(Objective): Format every line of the listing below as a numbered list, leaving out any blank lines.

(Provided information):
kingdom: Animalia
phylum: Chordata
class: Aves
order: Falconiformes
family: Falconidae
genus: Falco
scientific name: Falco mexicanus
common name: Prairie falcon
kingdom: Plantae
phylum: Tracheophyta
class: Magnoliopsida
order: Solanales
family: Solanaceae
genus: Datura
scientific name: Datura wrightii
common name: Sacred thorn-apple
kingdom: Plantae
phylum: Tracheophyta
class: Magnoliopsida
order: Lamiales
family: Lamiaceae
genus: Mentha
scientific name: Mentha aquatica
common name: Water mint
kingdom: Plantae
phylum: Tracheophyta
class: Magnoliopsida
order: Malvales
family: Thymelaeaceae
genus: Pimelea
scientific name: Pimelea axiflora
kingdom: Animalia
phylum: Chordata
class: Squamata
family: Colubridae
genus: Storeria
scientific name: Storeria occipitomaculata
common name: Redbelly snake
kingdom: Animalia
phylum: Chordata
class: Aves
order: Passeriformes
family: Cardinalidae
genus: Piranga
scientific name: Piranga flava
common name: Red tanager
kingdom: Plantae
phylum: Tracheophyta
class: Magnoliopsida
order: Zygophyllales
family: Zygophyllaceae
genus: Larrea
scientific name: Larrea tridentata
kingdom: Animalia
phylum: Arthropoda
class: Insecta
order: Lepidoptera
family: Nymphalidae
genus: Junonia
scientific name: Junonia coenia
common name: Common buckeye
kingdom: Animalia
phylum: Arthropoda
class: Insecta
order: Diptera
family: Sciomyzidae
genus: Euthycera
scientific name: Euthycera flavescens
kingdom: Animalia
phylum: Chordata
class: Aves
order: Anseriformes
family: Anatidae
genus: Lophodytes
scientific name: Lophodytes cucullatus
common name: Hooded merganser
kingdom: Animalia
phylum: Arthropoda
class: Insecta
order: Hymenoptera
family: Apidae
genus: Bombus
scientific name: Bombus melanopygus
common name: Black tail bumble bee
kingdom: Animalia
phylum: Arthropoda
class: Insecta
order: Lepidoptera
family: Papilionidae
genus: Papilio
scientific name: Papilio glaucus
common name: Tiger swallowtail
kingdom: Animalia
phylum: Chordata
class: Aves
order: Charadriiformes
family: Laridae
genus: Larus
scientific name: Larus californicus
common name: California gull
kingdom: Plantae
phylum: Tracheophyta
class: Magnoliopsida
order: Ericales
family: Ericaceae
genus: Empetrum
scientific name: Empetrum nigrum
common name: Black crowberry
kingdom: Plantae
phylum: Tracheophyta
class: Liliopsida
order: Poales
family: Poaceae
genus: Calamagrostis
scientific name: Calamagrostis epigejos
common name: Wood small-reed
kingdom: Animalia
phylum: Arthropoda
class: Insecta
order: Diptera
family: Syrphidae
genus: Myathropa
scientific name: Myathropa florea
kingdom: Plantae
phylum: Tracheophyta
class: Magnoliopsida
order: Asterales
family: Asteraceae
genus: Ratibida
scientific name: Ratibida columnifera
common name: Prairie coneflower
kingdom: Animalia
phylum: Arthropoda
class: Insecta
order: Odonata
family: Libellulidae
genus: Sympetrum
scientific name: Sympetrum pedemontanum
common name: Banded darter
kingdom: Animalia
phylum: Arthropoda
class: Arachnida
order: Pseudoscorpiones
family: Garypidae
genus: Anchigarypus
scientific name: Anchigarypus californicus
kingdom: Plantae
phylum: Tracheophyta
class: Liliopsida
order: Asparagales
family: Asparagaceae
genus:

(Solution for this exercise):
1. kingdom: Animalia
2. phylum: Chordata
3. class: Aves
4. order: Falconiformes
5. family: Falconidae
6. genus: Falco
7. scientific name: Falco mexicanus
8. common name: Prairie falcon
9. kingdom: Plantae
10. phylum: Tracheophyta
11. class: Magnoliopsida
12. order: Solanales
13. family: Solanaceae
14. genus: Datura
15. scientific name: Datura wrightii
16. common name: Sacred thorn-apple
17. kingdom: Plantae
18. phylum: Tracheophyta
19. class: Magnoliopsida
20. order: Lamiales
21. family: Lamiaceae
22. genus: Mentha
23. scientific name: Mentha aquatica
24. common name: Water mint
25. kingdom: Plantae
26. phylum: Tracheophyta
27. class: Magnoliopsida
28. order: Malvales
29. family: Thymelaeaceae
30. genus: Pimelea
31. scientific name: Pimelea axiflora
32. kingdom: Animalia
33. phylum: Chordata
34. class: Squamata
35. family: Colubridae
36. genus: Storeria
37. scientific name: Storeria occipitomaculata
38. common name: Redbelly snake
39. kingdom: Animalia
40. phylum: Chordata
41. class: Aves
42. order: Passeriformes
43. family: Cardinalidae
44. genus: Piranga
45. scientific name: Piranga flava
46. common name: Red tanager
47. kingdom: Plantae
48. phylum: Tracheophyta
49. class: Magnoliopsida
50. order: Zygophyllales
51. family: Zygophyllaceae
52. genus: Larrea
53. scientific name: Larrea tridentata
54. kingdom: Animalia
55. phylum: Arthropoda
56. class: Insecta
57. order: Lepidoptera
58. family: Nymphalidae
59. genus: Junonia
60. scientific name: Junonia coenia
61. common name: Common buckeye
62. kingdom: Animalia
63. phylum: Arthropoda
64. class: Insecta
65. order: Diptera
66. family: Sciomyzidae
67. genus: Euthycera
68. scientific name: Euthycera flavescens
69. kingdom: Animalia
70. phylum: Chordata
71. class: Aves
72. order: Anseriformes
73. family: Anatidae
74. genus: Lophodytes
75. scientific name: Lophodytes cucullatus
76. common name: Hooded merganser
77. kingdom: Animalia
78. phylum: Arthropoda
79. class: Insecta
80. order: Hymenoptera
81. family: Apidae
82. genus: Bombus
83. scientific name: Bombus melanopygus
84. common name: Black tail bumble bee
85. kingdom: Animalia
86. phylum: Arthropoda
87. class: Insecta
88. order: Lepidoptera
89. family: Papilionidae
90. genus: Papilio
91. scientific name: Papilio glaucus
92. common name: Tiger swallowtail
93. kingdom: Animalia
94. phylum: Chordata
95. class: Aves
96. order: Charadriiformes
97. family: Laridae
98. genus: Larus
99. scientific name: Larus californicus
100. common name: California gull
101. kingdom: Plantae
102. phylum: Tracheophyta
103. class: Magnoliopsida
104. order: Ericales
105. family: Ericaceae
106. genus: Empetrum
107. scientific name: Empetrum nigrum
108. common name: Black crowberry
109. kingdom: Plantae
110. phylum: Tracheophyta
111. class: Liliopsida
112. order: Poales
113. family: Poaceae
114. genus: Calamagrostis
115. scientific name: Calamagrostis epigejos
116. common name: Wood small-reed
117. kingdom: Animalia
118. phylum: Arthropoda
119. class: Insecta
120. order: Diptera
121. family: Syrphidae
122. genus: Myathropa
123. scientific name: Myathropa florea
124. kingdom: Plantae
125. phylum: Tracheophyta
126. class: Magnoliopsida
127. order: Asterales
128. family: Asteraceae
129. genus: Ratibida
130. scientific name: Ratibida columnifera
131. common name: Prairie coneflower
132. kingdom: Animalia
133. phylum: Arthropoda
134. class: Insecta
135. order: Odonata
136. family: Libellulidae
137. genus: Sympetrum
138. scientific name: Sympetrum pedemontanum
139. common name: Banded darter
140. kingdom: Animalia
141. phylum: Arthropoda
142. class: Arachnida
143. order: Pseudoscorpiones
144. family: Garypidae
145. genus: Anchigarypus
146. scientific name: Anchigarypus californicus
147. kingdom: Plantae
148. phylum: Tracheophyta
149. class: Liliopsida
150. order: Asparagales
151. family: Asparagaceae
152. genus:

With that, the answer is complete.